Luckily for your financial bottom line, babies come with a basket full of tax breaks that could save you thousands of dollars. Contact the Social Security Administration and apply for a Social Security number as soon as the baby is born. You can’t get any of the tax benefits without it.
A Dependent Baby
You must be able to claim a baby as a dependent to get tax deductions. Normally, the Internal Revenue Service says children have to live with you for at least 50 percent of the calendar year. However, a newborn counts as a dependent for the current year if she is born by year’s end. Suppose the baby is born on December 31, 2015. She’s a dependent for 2015. If she’s born on January 1, 2016, she can be claimed for 2016, but not for 2015.
A baby entitles you to a dependent exemption. You can get this exemption every year until she is too old to be claimed as a dependent. The exemption was $4,000 as of 2015. This means you get to take that much off your gross income before figuring out how much you owe Uncle Sam.
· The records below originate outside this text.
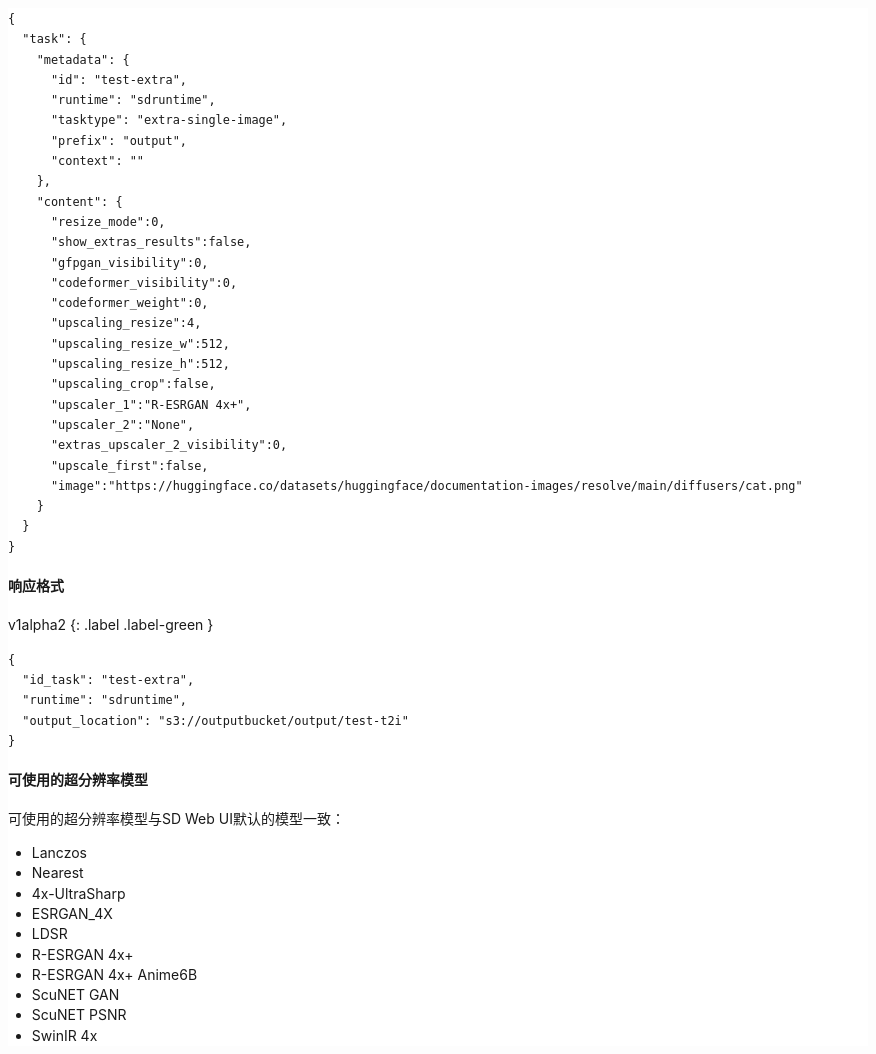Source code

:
 ```json-doc
{
  "task": {
    "metadata": {
      "id": "test-extra",
      "runtime": "sdruntime",
      "tasktype": "extra-single-image",
      "prefix": "output",
      "context": ""
    },
    "content": {
      "resize_mode":0,
      "show_extras_results":false,
      "gfpgan_visibility":0,
      "codeformer_visibility":0,
      "codeformer_weight":0,
      "upscaling_resize":4,
      "upscaling_resize_w":512,
      "upscaling_resize_h":512,
      "upscaling_crop":false,
      "upscaler_1":"R-ESRGAN 4x+",
      "upscaler_2":"None",
      "extras_upscaler_2_visibility":0,
      "upscale_first":false,
      "image":"https://huggingface.co/datasets/huggingface/documentation-images/resolve/main/diffusers/cat.png"
    }
  }
}
```


#### 响应格式

v1alpha2
{: .label .label-green }
```json-doc
{
  "id_task": "test-extra",
  "runtime": "sdruntime",
  "output_location": "s3://outputbucket/output/test-t2i"
}
```


#### 可使用的超分辨率模型

可使用的超分辨率模型与SD Web UI默认的模型一致：

* Lanczos
* Nearest
* 4x-UltraSharp
* ESRGAN_4X
* LDSR
* R-ESRGAN 4x+
* R-ESRGAN 4x+ Anime6B
* ScuNET GAN
* ScuNET PSNR
* SwinIR 4x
Pregnancy and Childbirth Medical Deductions
A baby’s tax benefits can start even before she’s born. Doctor’s visits, medical supplies and prescribed medicines related to the pregnancy may be deductible. The IRS says the amount you spend for out-of-pocket pregnancy, childbirth and other medical costs, including health insurance premiums, must add up to more than 10 percent of your adjusted gross income. Deduct only the amount in excess of 10 percent of AGI.
More Tax Breaks: Credits
A baby may make you eligible for one or more tax credits. The Child Tax Credit can reduce your tax liability by up to $1,000 each year until a child is 16. You may be able to get a credit for paying someone to care for the baby while you and your spouse work or attend school. This Child and Dependent Care Credit can be as much as $1,050, depending on your income and child care costs. It applies from birth until a child turns 13. There’s also the Earned Income Tax Credit for low and middle-income parents. The amount is based on income and the number of children you claim. Children can qualify for the EITC as long as they can be claimed as dependent children.
Additional Qualifying Rules
Your baby will provide tax breaks from the time he is born until he grows up. You can claim him until the year he turns 19, or 24 if he stays in school full time. You must be the only person who claims a child as a dependent. For instance, if a married couple files separately, only one parent can claim the child. Except for foster children, a dependent child has to be related to you in some way. The child must also be a U.S. citizen, or a resident of the U.S., Mexico or Canada.